The MIT researchers demonstrated that a laser can transmit an audible message to a person without any type of receiver equipment in the ear canal. The findings, under the direction of lead author Charles Wynn, were published in The Optical Society journal, Optics Letters .

The new approach is based on the photoacoustic effect, which occurs when a material forms sound waves after absorbing light. In this case, the researchers used water vapor in the air to absorb light and create sound that was transmitted directly into someone’s ear.

“This can work even in relatively dry conditions because there is almost always a little water in the air, especially around people. It is the first system that uses lasers that are fully safe for the eyes and skin to localize an audible signal to a particular person in any setting”

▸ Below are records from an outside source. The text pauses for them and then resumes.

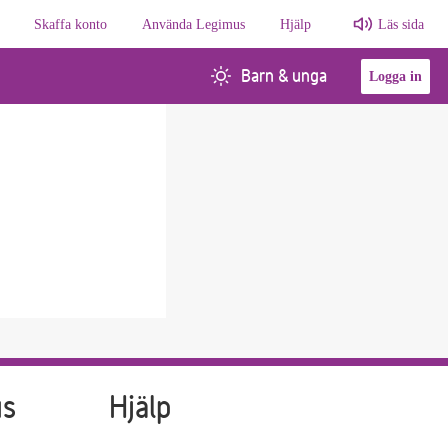
Skaffa konto
Använda Legimus
Hjälp
Läs sida
Barn & unga
Logga in
us
Hjälp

–Charles Wynn, lead study author

In the lab, the researchers showed that commercially available equipment could transmit sound to a person more than 2.5 meters away at 60 decibels using a laser sweeping technique. The researchers believe that the system could be easily scaled up to longer distances.



Sounds interesting. (pun intended) I have to wonder what wavelengths they use to make it safe for eyes. I won’t even look directly at a low power diode laser for fear it will cause blindness. I read about leading edge research frequently, but never hear anything more. Sometimes, it is because it was pure research and no commercial application was even envisioned. Sometimes, it takes years for something to go from university lab to production. I will be on the lookout for more on this. It has implications for more than hearing loss.